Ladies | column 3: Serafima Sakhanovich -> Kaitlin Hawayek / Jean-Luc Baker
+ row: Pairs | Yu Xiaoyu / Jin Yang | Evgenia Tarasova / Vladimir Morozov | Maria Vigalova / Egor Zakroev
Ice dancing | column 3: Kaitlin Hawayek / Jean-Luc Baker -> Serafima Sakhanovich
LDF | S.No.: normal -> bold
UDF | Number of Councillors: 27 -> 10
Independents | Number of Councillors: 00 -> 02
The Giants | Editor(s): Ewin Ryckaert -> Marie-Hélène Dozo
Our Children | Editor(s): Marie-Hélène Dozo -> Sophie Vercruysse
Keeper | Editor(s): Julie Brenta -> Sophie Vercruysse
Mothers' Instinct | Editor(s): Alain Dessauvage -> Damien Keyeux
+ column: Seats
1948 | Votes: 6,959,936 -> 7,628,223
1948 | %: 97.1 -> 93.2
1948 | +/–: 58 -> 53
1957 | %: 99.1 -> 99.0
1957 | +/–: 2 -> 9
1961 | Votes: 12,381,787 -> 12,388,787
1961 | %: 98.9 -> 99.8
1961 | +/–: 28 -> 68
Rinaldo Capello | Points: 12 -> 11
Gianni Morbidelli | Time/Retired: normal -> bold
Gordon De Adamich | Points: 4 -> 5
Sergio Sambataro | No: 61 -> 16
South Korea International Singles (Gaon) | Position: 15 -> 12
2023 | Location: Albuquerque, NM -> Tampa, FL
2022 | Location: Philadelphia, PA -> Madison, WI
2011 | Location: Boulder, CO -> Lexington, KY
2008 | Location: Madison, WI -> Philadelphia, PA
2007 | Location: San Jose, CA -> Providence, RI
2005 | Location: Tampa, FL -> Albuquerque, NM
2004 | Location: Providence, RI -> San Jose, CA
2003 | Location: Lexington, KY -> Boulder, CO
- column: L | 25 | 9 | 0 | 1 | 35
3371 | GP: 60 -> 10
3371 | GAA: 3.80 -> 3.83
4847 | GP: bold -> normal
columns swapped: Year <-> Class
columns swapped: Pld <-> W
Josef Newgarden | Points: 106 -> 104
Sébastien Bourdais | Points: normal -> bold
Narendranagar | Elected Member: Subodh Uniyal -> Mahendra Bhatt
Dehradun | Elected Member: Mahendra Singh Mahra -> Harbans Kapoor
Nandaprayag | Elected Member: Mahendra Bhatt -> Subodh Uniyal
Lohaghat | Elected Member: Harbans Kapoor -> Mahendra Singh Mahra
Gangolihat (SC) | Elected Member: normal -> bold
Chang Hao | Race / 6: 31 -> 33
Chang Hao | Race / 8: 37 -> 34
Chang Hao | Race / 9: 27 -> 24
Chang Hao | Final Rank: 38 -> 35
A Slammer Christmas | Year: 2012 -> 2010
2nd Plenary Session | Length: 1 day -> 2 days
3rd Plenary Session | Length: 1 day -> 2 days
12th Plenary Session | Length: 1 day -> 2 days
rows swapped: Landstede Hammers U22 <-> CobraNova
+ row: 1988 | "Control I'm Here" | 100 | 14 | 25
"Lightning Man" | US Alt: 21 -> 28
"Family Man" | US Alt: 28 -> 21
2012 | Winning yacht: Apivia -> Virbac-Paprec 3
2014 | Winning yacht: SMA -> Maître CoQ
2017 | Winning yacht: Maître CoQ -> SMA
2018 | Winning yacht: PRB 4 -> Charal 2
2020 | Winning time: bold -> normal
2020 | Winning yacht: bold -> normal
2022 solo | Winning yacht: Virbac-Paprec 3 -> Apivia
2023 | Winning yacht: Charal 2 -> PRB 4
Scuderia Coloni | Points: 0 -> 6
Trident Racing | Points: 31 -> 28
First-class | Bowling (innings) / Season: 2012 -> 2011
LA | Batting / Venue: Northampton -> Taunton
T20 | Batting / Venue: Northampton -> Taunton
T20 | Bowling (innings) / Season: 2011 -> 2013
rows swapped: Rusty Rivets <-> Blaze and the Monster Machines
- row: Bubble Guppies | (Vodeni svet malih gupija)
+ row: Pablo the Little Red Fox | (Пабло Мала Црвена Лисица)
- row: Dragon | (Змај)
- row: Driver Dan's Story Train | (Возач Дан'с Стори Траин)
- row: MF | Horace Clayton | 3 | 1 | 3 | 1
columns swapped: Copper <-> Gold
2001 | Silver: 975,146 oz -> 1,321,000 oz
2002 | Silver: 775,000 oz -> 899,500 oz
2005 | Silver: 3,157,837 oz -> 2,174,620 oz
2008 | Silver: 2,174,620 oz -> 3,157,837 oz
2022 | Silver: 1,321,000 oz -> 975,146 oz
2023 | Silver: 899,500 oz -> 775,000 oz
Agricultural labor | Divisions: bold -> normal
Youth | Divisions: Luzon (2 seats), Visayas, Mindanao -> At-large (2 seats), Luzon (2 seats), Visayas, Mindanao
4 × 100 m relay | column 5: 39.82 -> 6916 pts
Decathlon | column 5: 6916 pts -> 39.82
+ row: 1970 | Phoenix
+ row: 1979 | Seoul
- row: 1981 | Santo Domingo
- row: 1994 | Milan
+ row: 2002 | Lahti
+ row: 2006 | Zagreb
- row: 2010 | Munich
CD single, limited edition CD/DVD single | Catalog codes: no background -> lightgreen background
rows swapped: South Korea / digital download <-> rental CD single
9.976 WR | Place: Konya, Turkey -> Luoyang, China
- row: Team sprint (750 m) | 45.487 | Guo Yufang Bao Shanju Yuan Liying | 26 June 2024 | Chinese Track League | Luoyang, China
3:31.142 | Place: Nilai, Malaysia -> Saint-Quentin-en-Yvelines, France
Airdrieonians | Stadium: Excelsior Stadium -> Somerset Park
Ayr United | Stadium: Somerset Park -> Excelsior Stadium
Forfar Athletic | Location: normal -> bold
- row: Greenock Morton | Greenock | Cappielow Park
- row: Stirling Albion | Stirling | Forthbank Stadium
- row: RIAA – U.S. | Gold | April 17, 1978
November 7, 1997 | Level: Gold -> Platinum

##############################

What you will do –
Please repeat only the records from the start through the line that contains "Our Children |", swapping "Number of Councillors" for "Seats" and leaving everything else unchanged.

Output for this task –
Ladies | column 3: Serafima Sakhanovich -> Kaitlin Hawayek / Jean-Luc Baker
+ row: Pairs | Yu Xiaoyu / Jin Yang | Evgenia Tarasova / Vladimir Morozov | Maria Vigalova / Egor Zakroev
Ice dancing | column 3: Kaitlin Hawayek / Jean-Luc Baker -> Serafima Sakhanovich
LDF | S.No.: normal -> bold
UDF | Seats: 27 -> 10
Independents | Seats: 00 -> 02
The Giants | Editor(s): Ewin Ryckaert -> Marie-Hélène Dozo
Our Children | Editor(s): Marie-Hélène Dozo -> Sophie Vercruysse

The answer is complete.